A voice actor, you say? Count me in like the Count counts countable items. It seems there are quite a few male characters in this, no?
>> No. 39821

Addendum: are these lines a rough draft, or a final version?
>> No. 40086
Okay, seems like I'm getting an overwhelmingly negative reaction. Guess the project's shelved for now. Also, I would've tried to be a designer, holding Skype meetings to concern issues and brainstorm ideas. I certainly wouldn't try to take the credit and run.
>> No. 40087
Yeah, project's cancelled. Sorry for being a waste of bandwidth.
>> No. 40088
Don't let it bring you down.
Thing is you can't just come up with an idea. You'll always need some art, or at least some application showing off some of the features you want to have.
And it's also important for you: you can't really know if you're gonna go through a project until you've worked on the first pieces of it.

If you have ideas, and you want to work on videogames, the best thing to do is work on your videogame-making skills.

You also have to do the things in order: there's no point in looking for voice actors if you don't already have something to voice. If the project is canceled, they would just have worked for nothing.
You can't start the actual game development before having a game-engine ready.
>> No. 40094

Actually, let him cancel this for good.
Just as he was told, merely being "the ideas guy" is never enough to make a project work, and at least he was mature enough to realize and admit this.

If you want to make a game project, you should get sure to have the bare minimum skills to carry a big chunk of the work all by yourself, otherwise don't even try. It's even written on /collab/ project guidelines, which means even the Mods agree with this.
>> No. 40118
I can do voice work. I've been told I do good characters, especially creepy or humorous characters. Maybe not so much for the serious, protagonist characters but I'd try for that too if you want me to.
>> No. 40119

He just said he was going to cancell this project because he didn't had the skills to make it true.

But other projects could use your voice work anyways.
>> No. 40138
You've got a good start on the project description, but it could use some more fleshing out. The "gameplay" section is pretty good, and sounds similar to something like Diablo, Torchlight, or Bastion. I'm a big fan of all three, and would love to see something like that with ponies. Provided that lines up with your concept of how the game works (your description of it as a "platformer" would appear to be at odds with what I'm imagining in my head), I'd be down with offering my abilities as a programmer should things progress to that point.

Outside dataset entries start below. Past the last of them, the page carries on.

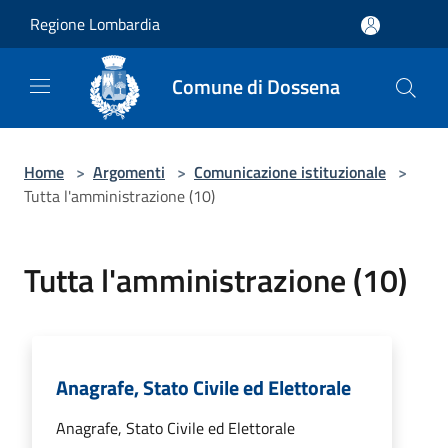
Salta al contenuto principale
Regione Lombardia
Comune di Dossena
Home
>
Argomenti
>
Comunicazione istituzionale
>
Tutta l'amministrazione (10)
Tutta l'amministrazione (10)
Anagrafe, Stato Civile ed Elettorale
Anagrafe, Stato Civile ed Elettorale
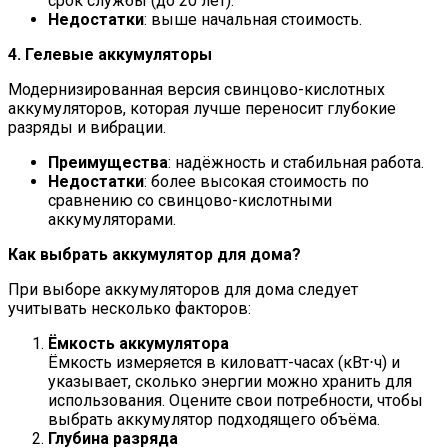
срок службы (до 20 лет).
Недостатки
: выше начальная стоимость.
4. Гелевые аккумуляторы
Модернизированная версия свинцово-кислотных
аккумуляторов, которая лучше переносит глубокие
разряды и вибрации.
Преимущества
: надёжность и стабильная работа.
Недостатки
: более высокая стоимость по
сравнению со свинцово-кислотными
аккумуляторами.
Как выбрать аккумулятор для дома?
При выборе аккумуляторов для дома следует
учитывать несколько факторов:
Ёмкость аккумулятора
Ёмкость измеряется в киловатт-часах (кВт⋅ч) и
указывает, сколько энергии можно хранить для
использования. Оцените свои потребности, чтобы
выбрать аккумулятор подходящего объёма.
Глубина разряда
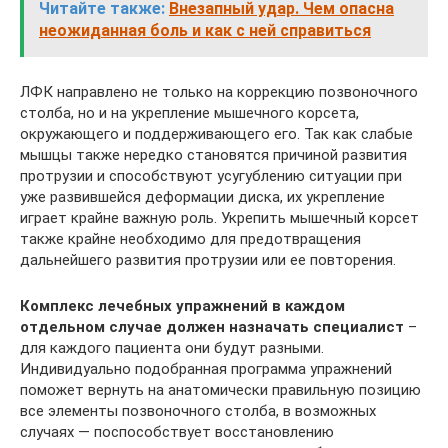
Читайте также:
Внезапный удар. Чем опасна
неожиданная боль и как с ней справиться
ЛФК направлено не только на коррекцию позвоночного
столба, но и на укрепление мышечного корсета,
окружающего и поддерживающего его. Так как слабые
мышцы также нередко становятся причиной развития
протрузии и способствуют усугублению ситуации при
уже развившейся деформации диска, их укрепление
играет крайне важную роль. Укрепить мышечный корсет
также крайне необходимо для предотвращения
дальнейшего развития протрузии или ее повторения.
Комплекс лечебных упражнений в каждом
отдельном случае должен назначать специалист
–
для каждого пациента они будут разными.
Индивидуально подобранная программа упражнений
поможет вернуть на анатомически правильную позицию
все элементы позвоночного столба, в возможных
случаях — поспособствует восстановлению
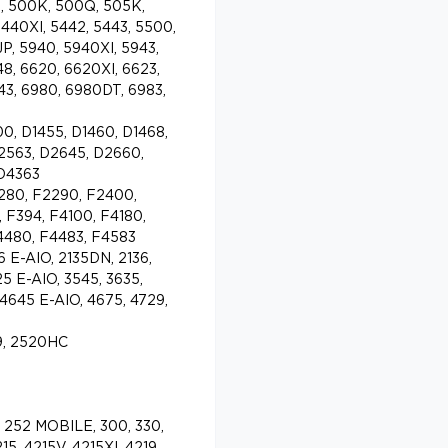
J, 500K, 500Q, 505K,
5440XI, 5442, 5443, 5500,
P, 5940, 5940XI, 5943,
8, 6620, 6620XI, 6623,
43, 6980, 6980DT, 6983,
00, D1455, D1460, D1468,
2563, D2645, D2660,
 D4363
2280, F2290, F2400,
 F394, F4100, F4180,
4480, F4483, F4583
 E-AIO, 2135DN, 2136,
5 E-AIO, 3545, 3635,
 4645 E-AIO, 4675, 4729,
, 2520HC
252 MOBILE, 300, 330,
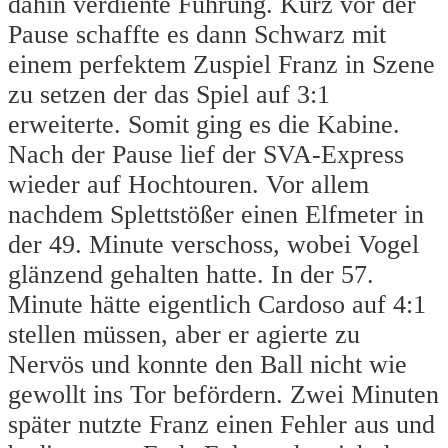
dahin verdiente Führung. Kurz vor der
Pause schaffte es dann Schwarz mit
einem perfektem Zuspiel Franz in Szene
zu setzen der das Spiel auf 3:1
erweiterte. Somit ging es die Kabine.
Nach der Pause lief der SVA-Express
wieder auf Hochtouren. Vor allem
nachdem Splettstößer einen Elfmeter in
der 49. Minute verschoss, wobei Vogel
glänzend gehalten hatte. In der 57.
Minute hätte eigentlich Cardoso auf 4:1
stellen müssen, aber er agierte zu
Nervös und konnte den Ball nicht wie
gewollt ins Tor befördern. Zwei Minuten
später nutzte Franz einen Fehler aus und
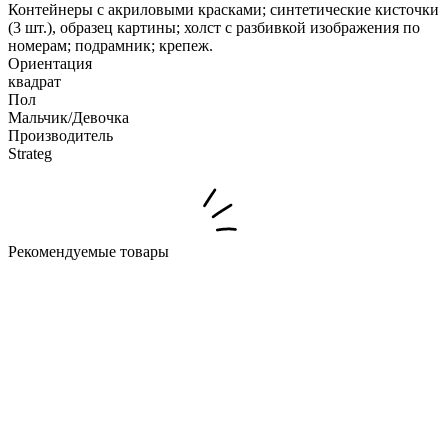
Контейнеры с акриловыми красками; синтетические кисточки
(3 шт.), образец картины; холст с разбивкой изображения по
номерам; подрамник; крепеж.
Ориентация
квадрат
Пол
Мальчик/Девочка
Производитель
Strateg
Рекомендуемые товары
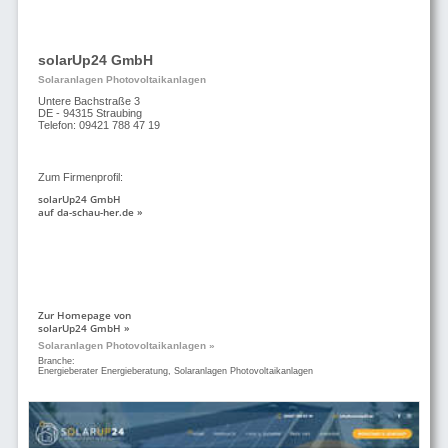
solarUp24 GmbH
Solaranlagen Photovoltaikanlagen
Untere Bachstraße 3
DE - 94315 Straubing
Telefon: 09421 788 47 19
Zum Firmenprofil:
solarUp24 GmbH
auf da-schau-her.de »
Zur Homepage von
solarUp24 GmbH »
Solaranlagen Photovoltaikanlagen »
Branche:
Energieberater Energieberatung, Solaranlagen Photovoltaikanlagen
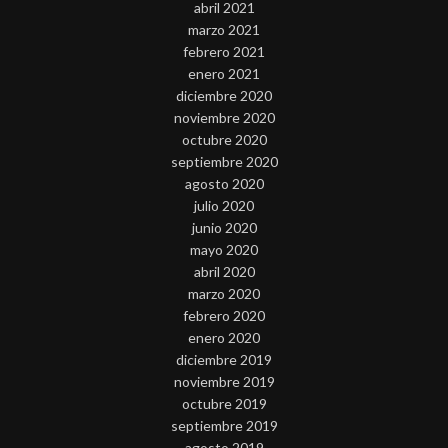
abril 2021
marzo 2021
febrero 2021
enero 2021
diciembre 2020
noviembre 2020
octubre 2020
septiembre 2020
agosto 2020
julio 2020
junio 2020
mayo 2020
abril 2020
marzo 2020
febrero 2020
enero 2020
diciembre 2019
noviembre 2019
octubre 2019
septiembre 2019
agosto 2019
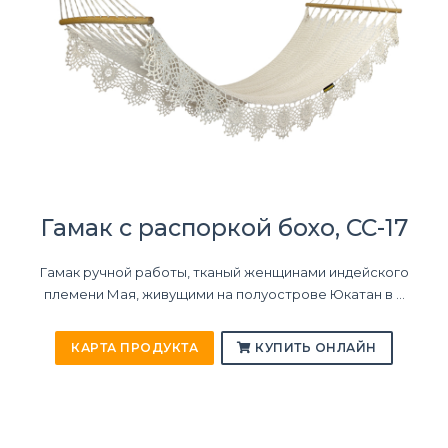
Гамак с распоркой бохо, CC-17
Гамак ручной работы, тканый женщинами индейского
племени Мая, живущими на полуострове Юкатан в ...
КАРТА ПРОДУКТА
КУПИТЬ ОНЛАЙН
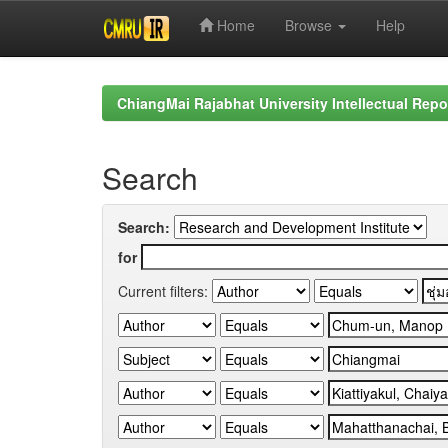
Home
Browse
Help
Skip
navigation
ChiangMai Rajabhat University Intellectual Repo
Search
Search:
for
Current filters:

Two caveats: First, I'm a Linux developer, so for me to be of any use to this project, the game would need to be cross-platform (not really a problem since you're still at the design stage). Second, I'm a systems programmer, not an application programmer -- you'd still need somepony who knew the ins and outs of working with rendering engines.
>> No. 40147
Thanks for the support. I'm planning on getting a degree in game design, and I've already picked out classes to support that. Maybe the project could wait until then, when I have the experience, but there's a chance that Mulp-Fim will be over by then. Indefinite hold is the best option, it seems.